The copy of The Young Men's Magazine, Volume 2 dated August 1830 was last sold in London nine years ago for £690,850.
Kitty Wright, executive director of The Brontë Society, said: “This extraordinary manuscript slipped through our fingers in 2011 so we are especially determined to make the most of this second opportunity to bring it home to Haworth. It is expected to sell for at least £650,000 and we’ve been working hard for many months applying to trusts and foundations.”
The final part of the fund-raising is a public plea. Wright asked “lovers of literature everywhere to support us now, so that we can go to the auction with a competitive bid and prevent the little book from disappearing into a private collection”.
Dame Judi Dench, president of the Brontë Society, added: “I have long been fascinated by the little books created by the Brontës when they were children. These tiny manuscripts are like a magical doorway into the imaginary worlds they inhabited and also hint at their ambition to become published authors. I hope that everyone will help the Brontë Society to bring it back to Yorkshire where it belongs.”
Written in minute characters in imitation of print, the tiny hand-sewn book measuring 1.4 × 2.4in (3.5 × 6.1cm) is one of a series of ‘magazines’ created by siblings Charlotte and Branwell Brontë from January 1829-August 1830.
Like others in the series, the prose and poetry are based in the imaginary west African settlement Glass Town with the characters based on a set of 12 wooden soldiers bought by Rev Brontë for Branwell in 1826.
The books (the series of the previous year was titled Blackwood’s Young Men’s Magazines) were supposed to have been produced and read by the toy soldiers, hence their miniature size.
Charlotte produced six copies of The Young Men's Magazine, Volume 2 and four of them are now in the Brontë Parsonage Museum.
The museum lost out on bidding for this version when it appeared at Sotheby’s in December 2011 estimated to fetch between £200,000-300,000.
It sold to the Paris Musée des Lettres et Manuscrits for £690,850, a record for a Brontë manuscript at auction.

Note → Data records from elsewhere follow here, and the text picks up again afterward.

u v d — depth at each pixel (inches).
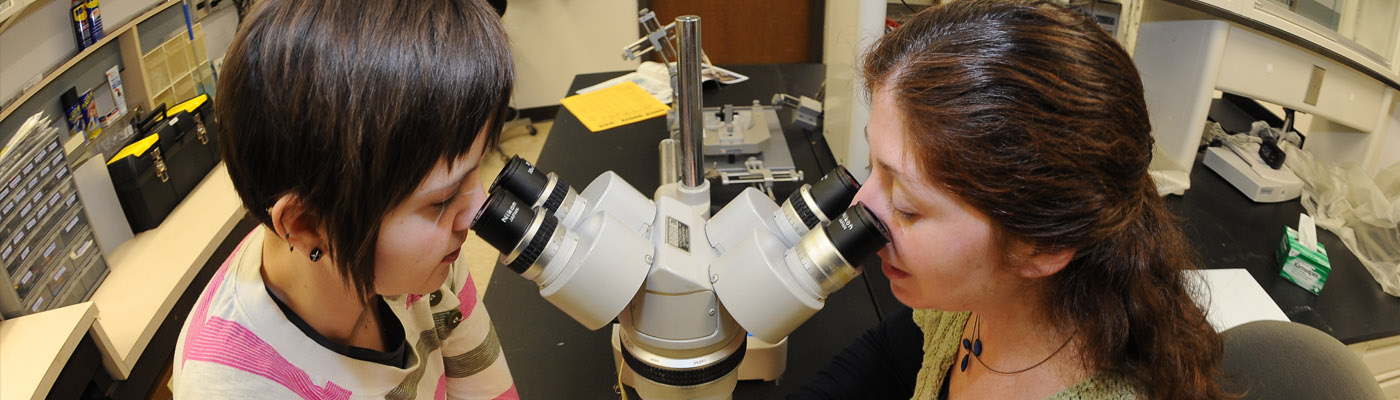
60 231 55.9
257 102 17.7
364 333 28.1
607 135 72.7
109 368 53.4
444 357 34.6
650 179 63.6
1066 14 21.0
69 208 57.0
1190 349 24.4
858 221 24.6
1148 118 21.6
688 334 28.5
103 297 60.7
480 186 22.7
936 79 20.4
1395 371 47.0
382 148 17.7
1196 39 52.2
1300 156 59.1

However the museum closed in 2014 after its owner, Gérard Lhéritier, and his company Aristophil were investigated for allegedly running an €800m Ponzi scheme. The contents (136,000 original manuscripts and letters) are now being sold by four Paris auction houses (Aguttes, Artcurial, Drouot Estimations and Ader) in the hope of returning some money to 18,000 investors. So far, with 21 sales held, the total stands at around €41m (£35.5m).
The Young Men's Magazine, Volume 2 comes for sale with an estimate of €600,000-800,000 in the 22nd sale of the series on November 18 that includes a focus on British and American material from Anglo-Saxon manuscripts to Churchill letters. Sales 23-27 (French literature, Great Historical Figures at Jean Cocteau) will follow on November 19-22 and December 4.